Aswang : un choc nécessaire

Présenté aux Rencontres internationales du documentaire de Montréal jusqu’au 2 décembre, Aswang, le premier long-métrage de la cinéaste philippienne Alyx Ayn Arumpac est une œuvre bouleversante, toutefois essentielle. 

D’après la légende philippienne, l’Aswang est une créature qui hante la ville et qui se définit comme le démon. « Cette ville est son champ de la mort, elle peut vous dévorer. Comme lorsque la peur peut parfois étouffer le courage. Mais, certains refusent d’avoir peur. Ils choisissent de se tenir debout et de regarder le monstre droit dans les yeux », raconte Alyx Ayn Arumpac à propos de la légende. Cette métaphore est utilisée au cours du film pour la lier à Roberto Duterte, le président du pays.

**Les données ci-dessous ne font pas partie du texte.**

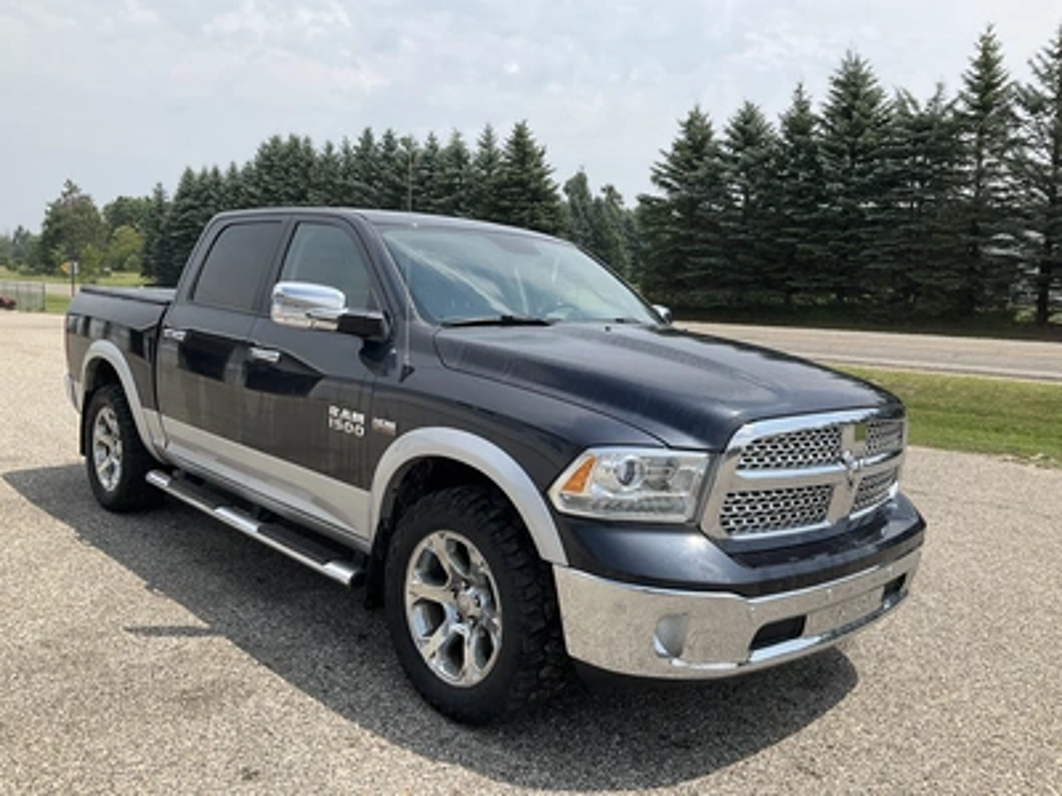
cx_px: 531
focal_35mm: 29
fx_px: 890
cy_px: 398
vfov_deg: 48.2
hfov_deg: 61.7
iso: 25
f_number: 1.8
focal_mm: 3
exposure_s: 1/1912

Arumpac et son équipe investiguent sur les répercussions des lois répressives imposées par le gouvernement de Rodrigo Duterte sur la guerre contre la drogue aux Philippines. En 2016, le président demande aux forces policières d’abattre quiconque est soupçonné de vendre ou de consommer de la drogue. Les plus chanceux et chanceuses qui échappent à la mort seront toutefois emprisonné(e)s et torturé(e)s sans motif.  Ce génocide, visant principalement la classe démunie, suscite un sentiment d’indignation chez cette dernière. La réalisatrice décide de montrer cette folie par le pouvoir des images et du son. 

L’art est une arme politique

La cinéaste réussit, à travers des images atroces, à enrichir le film de sa poésie douce et prévenante. Pour accentuer cet effet enfantin que ressent l’auditoire, Arumpac s’accompagne d’un jeune garçon pour y recueillir ses pensées. L’enfant, avec un père en prison et une mère arrêtée, révèle sa vision de la situation sociopolitique avec une sérénité grandiose et une conscience exemplaire. Il témoigne de son horreur quotidienne comme la cinéaste vivait la peur de l’Aswang lorsqu’elle était petite.

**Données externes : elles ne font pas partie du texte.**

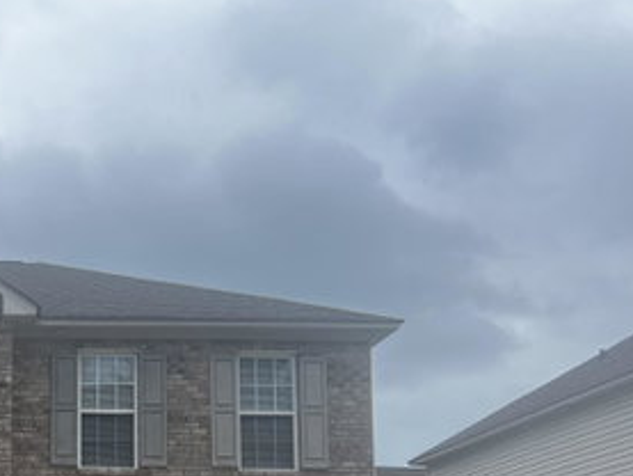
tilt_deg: +7.6
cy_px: 508
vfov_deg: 23.1
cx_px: -35
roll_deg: +0.1
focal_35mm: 60
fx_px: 1098
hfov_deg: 29.5
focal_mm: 5.7
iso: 50
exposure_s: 1/3257
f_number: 1.5
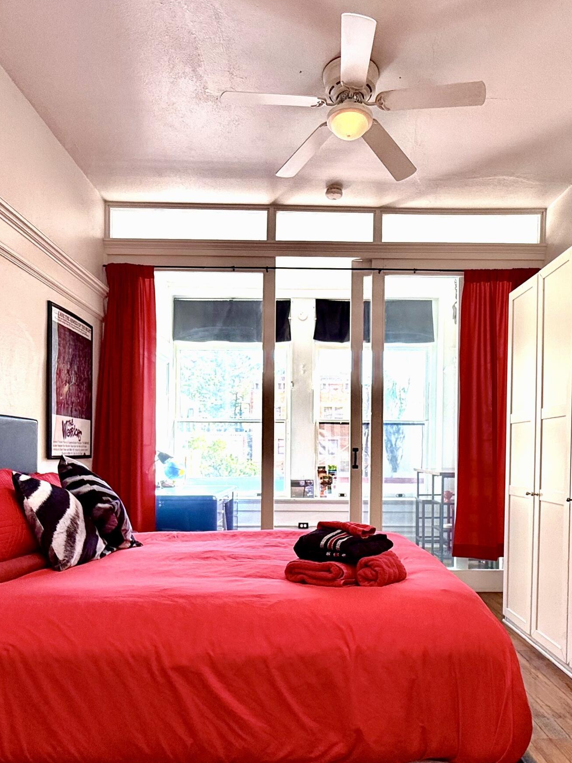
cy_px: 456
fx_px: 529
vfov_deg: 70.9
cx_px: 306
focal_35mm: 24
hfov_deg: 56.8
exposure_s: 1/99
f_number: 2.2
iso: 64
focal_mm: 2.22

Haine, mélancolie et détresse sont les sentiments que la nation ressent envers cette tuerie de masse. La réalisatrice partage son vécu avec une justesse telle qu’il est impossible de ne pas ressentir cette douleur nécessaire pour comprendre la gravité de la situation. À travers son oeuvre, Arumpac transmet la souffrance de son peuple à l’auditoire.

Grâce au ton tendre de la réalisatrice lorsqu’elle raconte la légende de l’Aswang, combiné à la vivacité d’esprit du jeune garçon qui raconte son vécu, Arumpac offre un film saisissant. Sa rencontre avec les familles détruites, son implication sur les lieux de meurtre mêlés à la parole qu’elle accorde aux dépourvu(e)s, permet à la réalisatrice de raconter l’histoire déchirante de son peuple. Montrer la violence a pour but de conscientiser le public : c’est en choquant que la cinéaste tente de changer les perceptions et de créer du changement. 

Aswang est une œuvre renversante qui utilise la force du cinéma pour provoquer, chez la personne qui l’écoute, un esprit de révolte créé par ces plaintes de violences que livre le peuple philippien. C’est un documentaire immanquable qui hurle à l’injustice.